*ECB steady, Fed uncertain: Lagarde downplays inflation risks, while U.S. faces fiscal gridlock and softer data.
*Dollar on the back foot: Weak U.S. consumer confidence and cooling hiring erode dollar demand.
*CPI in focus: Eurozone inflation release could set near-term EUR/USD direction.
Market Summary:
The Euro extended its advance against the dollar, supported by relative resilience in the Eurozone and ongoing dysfunction in Washington. ECB President Christine Lagarde reiterated that inflation risks remain “quite contained,” reducing pressure for immediate easing, while ECB policymaker Olli Rehn urged stronger action to secure the euro’s role as a global “anchor of stability.” These comments, alongside firmer preliminary inflation data from major economies, have helped the euro consolidate near recent highs.
Transatlantic divergence remains the key driver. The U.S. faces the risk of a government shutdown that could delay critical economic releases like Nonfarm Payrolls, complicating the Fed’s data-dependent approach and weakening the dollar’s safe-haven appeal. By contrast, the ECB appears less constrained by fiscal politics, prompting several institutions to raise EUR/USD targets, with some eyeing 1.22 in the months ahead.
Dollar weakness was further reinforced by softer U.S. macro data. While JOLTS Job Openings edged higher, hiring fell to its lowest in over a year, and consumer confidence dropped more than expected, pointing to household pessimism. Fed officials have acknowledged signs of a cooling economy but continue to emphasize a “modestly restrictive” stance, leaving markets uncertain over the pace of easing and opening space for euro strength.
The immediate focus now turns to Eurozone CPI due later today.

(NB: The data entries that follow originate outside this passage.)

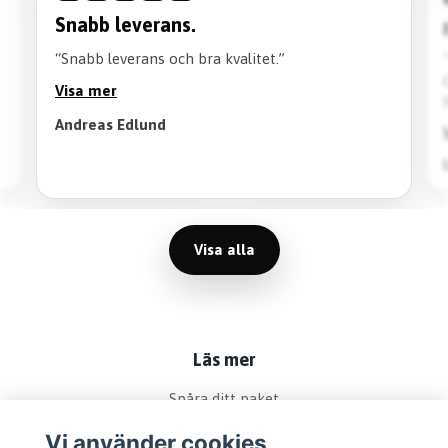
Snabb leverans.
“Snabb leverans och bra kvalitet.”
Visa mer
Andreas Edlund
Visa alla
Läs mer
Spåra ditt paket
Köpvillkor
Vi använder cookies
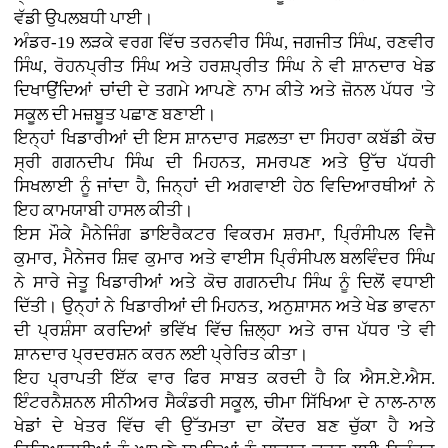
ਵੱਡੀ ਉਪਲਬਧੀ ਪਾਈ।
ਅੰਡਰ-19 ਲੜਕੇ ਵਰਗ ਵਿੱਚ ਤਰਨਵੀਰ ਸਿੰਘ, ਜਗਜੀਤ ਸਿੰਘ, ਰਣਵੀਰ
ਸਿੰਘ, ਰੋਹਨਪ੍ਰੀਤ ਸਿੰਘ ਅਤੇ ਹਰਸ਼ਪ੍ਰੀਤ ਸਿੰਘ ਨੇ ਵੀ ਸ਼ਾਨਦਾਰ ਖੇਡ
ਦਿਖਾਉਂਦਿਆਂ ਚਾਂਦੀ ਦੇ ਤਗਮੇ ਆਪਣੇ ਨਾਮ ਕੀਤੇ ਅਤੇ ਜ਼ੋਨਲ ਪੱਧਰ 'ਤੇ
ਸਕੂਲ ਦੀ ਮਜ਼ਬੂਤ ਪਛਾਣ ਬਣਾਈ।
ਇਨ੍ਹਾਂ ਖਿਡਾਰੀਆਂ ਦੀ ਇਸ ਸ਼ਾਨਦਾਰ ਸਫ਼ਲਤਾ ਦਾ ਸਿਹਰਾ ਕਬੱਡੀ ਕੋਚ
ਸ੍ਰੀ ਗਗਨਦੀਪ ਸਿੰਘ ਦੀ ਮਿਹਨਤ, ਸਮਰਪਣ ਅਤੇ ਉੱਚ ਪੱਧਰੀ
ਸਿਖਲਾਈ ਨੂੰ ਜਾਂਦਾ ਹੈ, ਜਿਨ੍ਹਾਂ ਦੀ ਅਗਵਾਈ ਹੇਠ ਵਿਦਿਆਰਥੀਆਂ ਨੇ
ਇਹ ਕਾਮਯਾਬੀ ਹਾਸਲ ਕੀਤੀ।
ਇਸ ਮੌਕੇ ਮੈਨੇਜਿੰਗ ਡਾਇਰੈਕਟਰ ਵਿਕਰਮ ਸ਼ਰਮਾ, ਪ੍ਰਿੰਸੀਪਲ ਵਿਜੈ
ਕੁਮਾਰ, ਮੈਨੇਜਰ ਸ਼ਿਵ ਕੁਮਾਰ ਅਤੇ ਵਾਈਸ ਪ੍ਰਿੰਸੀਪਲ ਬਲਵਿੰਦਰ ਸਿੰਘ
ਨੇ ਸਾਰੇ ਜੇਤੂ ਖਿਡਾਰੀਆਂ ਅਤੇ ਕੋਚ ਗਗਨਦੀਪ ਸਿੰਘ ਨੂੰ ਦਿਲੋਂ ਵਧਾਈ
ਦਿੱਤੀ। ਉਨ੍ਹਾਂ ਨੇ ਖਿਡਾਰੀਆਂ ਦੀ ਮਿਹਨਤ, ਅਨੁਸ਼ਾਸਨ ਅਤੇ ਖੇਡ ਭਾਵਨਾ
ਦੀ ਪ੍ਰਸ਼ੰਸਾ ਕਰਦਿਆਂ ਭਵਿੱਖ ਵਿੱਚ ਜ਼ਿਲ੍ਹਾ ਅਤੇ ਰਾਜ ਪੱਧਰ 'ਤੇ ਵੀ
ਸ਼ਾਨਦਾਰ ਪ੍ਰਦਰਸ਼ਨ ਕਰਨ ਲਈ ਪ੍ਰੇਰਿਤ ਕੀਤਾ।
ਇਹ ਪ੍ਰਾਪਤੀ ਇੱਕ ਵਾਰ ਫਿਰ ਸਾਬਤ ਕਰਦੀ ਹੈ ਕਿ ਐਸ.ਏ.ਐਸ.
ਇੰਟਰਨੈਸ਼ਨਲ ਸੀਨੀਅਰ ਸੈਕੰਡਰੀ ਸਕੂਲ, ਚੀਮਾ ਸਿੱਖਿਆ ਦੇ ਨਾਲ-ਨਾਲ
ਖੇਡਾਂ ਦੇ ਖੇਤਰ ਵਿੱਚ ਵੀ ਉੱਤਮਤਾ ਦਾ ਕੇਂਦਰ ਬਣ ਚੁੱਕਾ ਹੈ ਅਤੇ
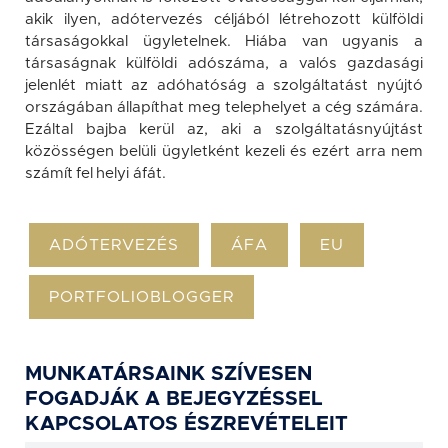
akik ilyen, adótervezés céljából létrehozott külföldi
társaságokkal ügyletelnek. Hiába van ugyanis a
társaságnak külföldi adószáma, a valós gazdasági
jelenlét miatt az adóhatóság a szolgáltatást nyújtó
országában állapíthat meg telephelyet a cég számára.
Ezáltal bajba kerül az, aki a szolgáltatásnyújtást
közösségen belüli ügyletként kezeli és ezért arra nem
számít fel helyi áfát.
ADÓTERVEZÉS
ÁFA
EU
PORTFOLIOBLOGGER
MUNKATÁRSAINK SZÍVESEN
FOGADJÁK A BEJEGYZÉSSEL
KAPCSOLATOS ÉSZREVÉTELEIT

A stronger print, particularly in core inflation, would support the case for the ECB to hold steady and could lift EUR/USD toward fresh highs. A weaker reading may revive easing expectations and cap upside momentum, but with U.S. fiscal risks unresolved, dips in the euro are still likely to attract strong buying interest.
Technical Analysis
EURUSD, H4:
EURUSD has rebounded from the 1.1690 support area and is currently consolidating around the 1.1715–1.1745 zone, testing resistance along its rising channel structure. The pair remains caught between firm support at 1.1715 and upside resistance near 1.1800, with a decisive breakout likely to dictate the next directional move.
RSI stands at 51, signaling neutral momentum with neither overbought nor oversold conditions. MACD is flat near the zero line, with only a modest bullish crossover developing, suggesting that momentum remains tentative and vulnerable to swings in U.S. dollar sentiment.
Overall, the pair’s short-term bias leans cautiously bullish within the ascending channel, but the lack of strong momentum indicators points to consolidation. Traders will look to the 1.1715–1.1800 band as the pivotal range for confirmation, with macro catalysts such as U.S. fiscal uncertainty and the upcoming Eurozone prints likely to provide the breakout trigger.